▸ **GIVEN PASSAGE**
If Joe Schmidt’s team don’t improve, this powerful England side will demolish them

CJ Stander has been outstanding for Ireland with his powerful running, strong fends and great footwork. Photograph: David Rogers/Getty Images

In those beautiful, tingling moments before the team departs the changing-room for the intensity of the warm-up, the emotion levels remain below the realm of peak performance. Yet, your senses are wonderfully heightened.

In that addictive mental state, clarity of thought for the athlete can be at its keenest.

At this glorious time, trust is the overriding emotion present in the minds of the players from great teams.

They trust their team-mates to do their job. Great teams look at their teammates, people they may not be especially close to in terms of personal friendships, but they feel a security that their team-mate, as a rugby player, will not let them or their team down at the critical time in the match to come.

Brad Thorn, the New Zealand rugby legend, barely touched the ball in the 2011 Rugby World Cup final. Yet his team-mates voted him man of the match. His job was not to run with the ball. His job was to lift in the lineout. Push in the scrum. Tackle the big French ball-carriers. Hit rucks and clear out French defenders.

Thorn did his job, as dirty and as unglamorous as it was, to perfection, and his team-mates recognised the massive contribution that he had given towards them holding the William Webb Ellis Trophy. They trusted Brad Thorn to do his job.

At times in every Irish performance during this Six Nations, trust seems to have been absent.

This has given Ireland that most frustrating of labels. Inconsistent.

If you don’t trust someone to do their job, that means you don’t respect their ability to perform. When you have this combination, even for 20 minutes in a match, players try too hard to make up for the lack of trust. They force the play. Errors occur, then teams appear disjointed and their performance becomes inconsistent.


Only a few months ago Ireland defeated New Zealand, Australia and South Africa. The quality of the Irish cannot be denied. Yet they have underperformed in this championship.

The Ireland that played in Chicago and demolished the world champions can beat any team in the world. The Ireland who crumbled in both attack and defence at Cardiff and Edinburgh, while showing glimpses of the class we all know they have, will do your head in and fail.

▸ **LISTED ENTRIES**

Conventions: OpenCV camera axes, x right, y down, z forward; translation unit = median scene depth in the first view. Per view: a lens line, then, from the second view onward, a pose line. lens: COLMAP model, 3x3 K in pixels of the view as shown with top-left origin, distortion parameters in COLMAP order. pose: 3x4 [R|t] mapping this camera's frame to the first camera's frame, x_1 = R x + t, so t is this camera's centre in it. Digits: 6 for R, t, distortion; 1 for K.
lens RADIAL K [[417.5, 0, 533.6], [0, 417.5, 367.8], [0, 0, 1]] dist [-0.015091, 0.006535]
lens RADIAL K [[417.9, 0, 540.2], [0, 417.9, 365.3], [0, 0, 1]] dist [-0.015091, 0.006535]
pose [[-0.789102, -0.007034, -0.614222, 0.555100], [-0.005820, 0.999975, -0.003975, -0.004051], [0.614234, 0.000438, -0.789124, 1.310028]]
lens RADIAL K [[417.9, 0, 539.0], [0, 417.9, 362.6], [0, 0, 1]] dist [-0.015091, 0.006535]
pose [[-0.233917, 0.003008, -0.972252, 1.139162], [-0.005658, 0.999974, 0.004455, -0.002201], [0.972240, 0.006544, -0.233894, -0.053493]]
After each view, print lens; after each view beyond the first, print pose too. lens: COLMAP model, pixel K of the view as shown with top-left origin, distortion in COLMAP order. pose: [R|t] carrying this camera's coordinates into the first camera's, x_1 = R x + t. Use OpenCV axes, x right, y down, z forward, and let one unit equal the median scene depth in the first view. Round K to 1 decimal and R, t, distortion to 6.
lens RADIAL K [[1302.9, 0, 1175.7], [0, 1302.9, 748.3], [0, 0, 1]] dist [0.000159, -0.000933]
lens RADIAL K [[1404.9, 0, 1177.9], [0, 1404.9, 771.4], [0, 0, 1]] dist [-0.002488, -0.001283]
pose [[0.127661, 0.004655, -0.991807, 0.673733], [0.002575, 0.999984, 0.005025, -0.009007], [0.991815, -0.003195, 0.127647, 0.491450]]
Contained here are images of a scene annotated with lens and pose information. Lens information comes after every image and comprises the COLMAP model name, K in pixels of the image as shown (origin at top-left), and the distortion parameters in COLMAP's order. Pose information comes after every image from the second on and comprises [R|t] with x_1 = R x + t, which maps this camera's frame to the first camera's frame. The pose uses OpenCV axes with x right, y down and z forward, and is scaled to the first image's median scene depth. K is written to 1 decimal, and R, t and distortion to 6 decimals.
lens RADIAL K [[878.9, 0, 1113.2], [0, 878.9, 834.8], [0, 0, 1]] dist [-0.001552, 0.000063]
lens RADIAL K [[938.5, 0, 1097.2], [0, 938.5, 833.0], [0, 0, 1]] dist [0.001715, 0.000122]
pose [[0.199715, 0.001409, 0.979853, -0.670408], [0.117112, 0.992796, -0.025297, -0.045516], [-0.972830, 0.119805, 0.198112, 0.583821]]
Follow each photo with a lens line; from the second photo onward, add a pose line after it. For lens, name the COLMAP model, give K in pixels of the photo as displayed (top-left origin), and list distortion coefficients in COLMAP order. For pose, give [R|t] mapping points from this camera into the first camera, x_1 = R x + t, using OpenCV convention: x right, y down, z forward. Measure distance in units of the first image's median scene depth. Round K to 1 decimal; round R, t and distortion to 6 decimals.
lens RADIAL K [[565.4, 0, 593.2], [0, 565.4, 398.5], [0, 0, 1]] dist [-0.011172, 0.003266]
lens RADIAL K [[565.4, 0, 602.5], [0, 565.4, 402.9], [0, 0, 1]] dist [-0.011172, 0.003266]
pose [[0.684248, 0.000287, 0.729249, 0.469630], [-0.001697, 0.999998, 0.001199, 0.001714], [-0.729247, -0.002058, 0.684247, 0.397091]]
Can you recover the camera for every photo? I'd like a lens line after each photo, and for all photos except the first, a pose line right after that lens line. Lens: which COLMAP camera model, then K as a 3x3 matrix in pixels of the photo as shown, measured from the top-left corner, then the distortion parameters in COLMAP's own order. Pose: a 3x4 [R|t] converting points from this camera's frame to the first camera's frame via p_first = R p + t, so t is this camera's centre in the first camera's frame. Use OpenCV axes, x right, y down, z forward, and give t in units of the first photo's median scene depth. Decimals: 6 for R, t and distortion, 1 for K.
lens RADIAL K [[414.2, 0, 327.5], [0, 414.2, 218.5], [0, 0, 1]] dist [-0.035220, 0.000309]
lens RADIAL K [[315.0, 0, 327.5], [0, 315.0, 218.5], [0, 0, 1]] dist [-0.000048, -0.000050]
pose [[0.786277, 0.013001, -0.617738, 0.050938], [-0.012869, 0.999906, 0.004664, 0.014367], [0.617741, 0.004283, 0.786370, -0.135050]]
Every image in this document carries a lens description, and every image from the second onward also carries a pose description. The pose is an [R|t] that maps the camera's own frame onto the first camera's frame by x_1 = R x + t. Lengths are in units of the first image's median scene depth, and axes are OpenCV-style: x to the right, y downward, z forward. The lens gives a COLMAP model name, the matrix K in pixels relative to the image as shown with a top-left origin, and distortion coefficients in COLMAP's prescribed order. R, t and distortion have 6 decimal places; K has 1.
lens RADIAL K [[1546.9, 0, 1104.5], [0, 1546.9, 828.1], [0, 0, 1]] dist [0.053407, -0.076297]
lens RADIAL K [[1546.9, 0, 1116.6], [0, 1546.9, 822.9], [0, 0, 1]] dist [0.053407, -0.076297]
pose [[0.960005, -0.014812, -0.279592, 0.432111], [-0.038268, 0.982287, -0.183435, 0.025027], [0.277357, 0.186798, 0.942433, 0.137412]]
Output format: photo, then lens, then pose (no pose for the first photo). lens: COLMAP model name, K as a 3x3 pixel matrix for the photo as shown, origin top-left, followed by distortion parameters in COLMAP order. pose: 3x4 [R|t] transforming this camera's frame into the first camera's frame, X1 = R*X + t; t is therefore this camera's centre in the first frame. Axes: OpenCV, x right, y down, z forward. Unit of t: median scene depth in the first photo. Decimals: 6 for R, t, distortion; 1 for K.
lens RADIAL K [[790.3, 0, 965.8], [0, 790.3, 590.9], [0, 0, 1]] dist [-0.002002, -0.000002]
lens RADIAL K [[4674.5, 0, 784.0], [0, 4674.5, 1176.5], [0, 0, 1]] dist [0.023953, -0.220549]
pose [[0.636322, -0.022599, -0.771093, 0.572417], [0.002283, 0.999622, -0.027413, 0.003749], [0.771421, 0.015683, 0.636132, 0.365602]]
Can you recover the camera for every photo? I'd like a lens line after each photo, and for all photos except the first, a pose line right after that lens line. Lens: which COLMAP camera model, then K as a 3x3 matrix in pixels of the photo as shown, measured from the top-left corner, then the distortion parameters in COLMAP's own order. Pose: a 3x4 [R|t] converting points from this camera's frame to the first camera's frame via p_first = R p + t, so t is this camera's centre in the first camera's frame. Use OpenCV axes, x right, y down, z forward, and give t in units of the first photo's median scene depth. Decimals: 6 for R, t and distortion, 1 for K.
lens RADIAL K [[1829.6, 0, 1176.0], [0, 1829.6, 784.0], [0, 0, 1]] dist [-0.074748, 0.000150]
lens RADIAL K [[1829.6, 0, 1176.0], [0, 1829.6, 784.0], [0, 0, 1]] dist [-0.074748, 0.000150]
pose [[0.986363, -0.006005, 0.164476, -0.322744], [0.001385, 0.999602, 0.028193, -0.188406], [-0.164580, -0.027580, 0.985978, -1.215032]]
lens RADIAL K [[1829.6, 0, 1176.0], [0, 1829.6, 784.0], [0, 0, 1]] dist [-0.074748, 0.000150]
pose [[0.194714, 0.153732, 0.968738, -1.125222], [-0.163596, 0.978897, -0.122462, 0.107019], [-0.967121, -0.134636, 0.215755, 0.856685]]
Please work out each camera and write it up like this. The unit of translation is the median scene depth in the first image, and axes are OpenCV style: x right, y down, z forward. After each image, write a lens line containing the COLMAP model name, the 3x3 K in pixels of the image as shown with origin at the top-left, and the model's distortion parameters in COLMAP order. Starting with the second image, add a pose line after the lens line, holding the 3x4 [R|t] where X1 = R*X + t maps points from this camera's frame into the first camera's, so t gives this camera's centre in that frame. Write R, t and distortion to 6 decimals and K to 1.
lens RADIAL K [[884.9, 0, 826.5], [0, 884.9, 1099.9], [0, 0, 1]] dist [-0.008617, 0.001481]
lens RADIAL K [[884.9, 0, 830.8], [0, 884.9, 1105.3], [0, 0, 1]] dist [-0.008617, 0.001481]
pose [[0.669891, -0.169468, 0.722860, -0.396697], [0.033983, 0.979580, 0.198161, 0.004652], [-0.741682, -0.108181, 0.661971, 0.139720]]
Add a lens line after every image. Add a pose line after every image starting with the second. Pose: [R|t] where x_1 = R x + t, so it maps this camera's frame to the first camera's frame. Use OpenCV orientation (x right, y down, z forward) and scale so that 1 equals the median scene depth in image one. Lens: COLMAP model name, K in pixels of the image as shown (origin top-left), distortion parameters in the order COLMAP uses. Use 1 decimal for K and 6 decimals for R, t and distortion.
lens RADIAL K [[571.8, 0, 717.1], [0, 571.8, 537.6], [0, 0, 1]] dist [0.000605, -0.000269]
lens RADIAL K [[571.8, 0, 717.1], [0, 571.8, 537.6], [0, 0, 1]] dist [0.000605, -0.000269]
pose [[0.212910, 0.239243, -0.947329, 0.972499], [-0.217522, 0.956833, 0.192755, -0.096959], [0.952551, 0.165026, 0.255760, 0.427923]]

▸ **PROBLEMS TO SOLVE**
#1 In the rugby column on Ireland, who did his team-mates vote man of the match in the 2011 Rugby World Cup final even though he barely touched the ball?
#2 Continue the column about Ireland's rugby team, picking up after its final sentence.

▸ **ANSWERS TO THIS EXERCISE**
#1 Brad Thorn

#2
From missed tackles, to a lack of attacking imagination and a seemingly uncontrollable desire to run into defenders rather than around them, Ireland were bewilderingly ordinary against our Celtic cousins.

While England traditionally hold a lot less fear for the Irish than the three teams from the south, if Ireland are once again, that most terrible of all sporting beasts, inconsistent, they will be punished on the scoreboard big time.

In the final round of what has been one of the most engrossing championships in many seasons, Ireland are capable of defeating England and denying their traditional foe a Grand Slam. Italy apart, every team is capable of defeating the others.

Ireland are at their best when they play direct rugby. It sounds so very basic, because it is. The attackers need to be running onto the ball at pace and using footwork prior to contact. Ireland must return to the powerful leg drive we saw in November, then soak it all in a bucketful of passion and rough-edged Irish aggression.

Regrettably, in this championship we have witnessed a return to the attacking habits that were so fruitless for Ireland in the last year’s Six Nations. Forwards catching the ball while stationary, with little or no footwork, so providing absolutely zero go-forward. CJ Stander is an outstanding exception to this rule. May his powerful running with strong fends and great footwork continue.


The backline’s set-play attack also has regressed. The return of the wraparounds, with Johnny Sexton getting the ball back from his centres on the outside, is simply not working. These moves were introduced by Alan Gaffney almost a decade ago. They came from Randwick rugby club in the 1980s via the Brumbies and the Waratahs.

There are too many passes. The more passes, the longer it takes for the ball to get to the strike runner. England’s Jonathan Joseph will eat this up.

Ireland need to unleash their latent talent, not stymie it with overly complicated multi-pass moves that are sending the attack across the field and giving well-organised aggressive defences, like England’s, easy shots at exposed Irish ball-carriers.

More imagination, with direct running using the exciting skills of Robbie Henshaw and Garry Ringrose, is needed.

England are very good. Perhaps even getting close to excellent. It is the best English team I have seen since the 2003 World Cup winners and Eddie Jones is this team’s driving intellect. England have played really positive exciting rugby. (Yes, I am talking about England. Yes, I did use ‘England’, ‘exciting’ and ‘positive’ in the same sentence. Yes, this is a first for me.)

If Ireland do not bring their ‘A’ game to the Aviva, full of driving aggression, creative attack and endless passion, the English will demolish them.

Ireland can win. Their record over the last 12 months proves this. But it’s hard to pick an inconsistent team to defeat an excellent team, even when its Ireland, on St Patrick’s weekend, hoping to ruin the English party.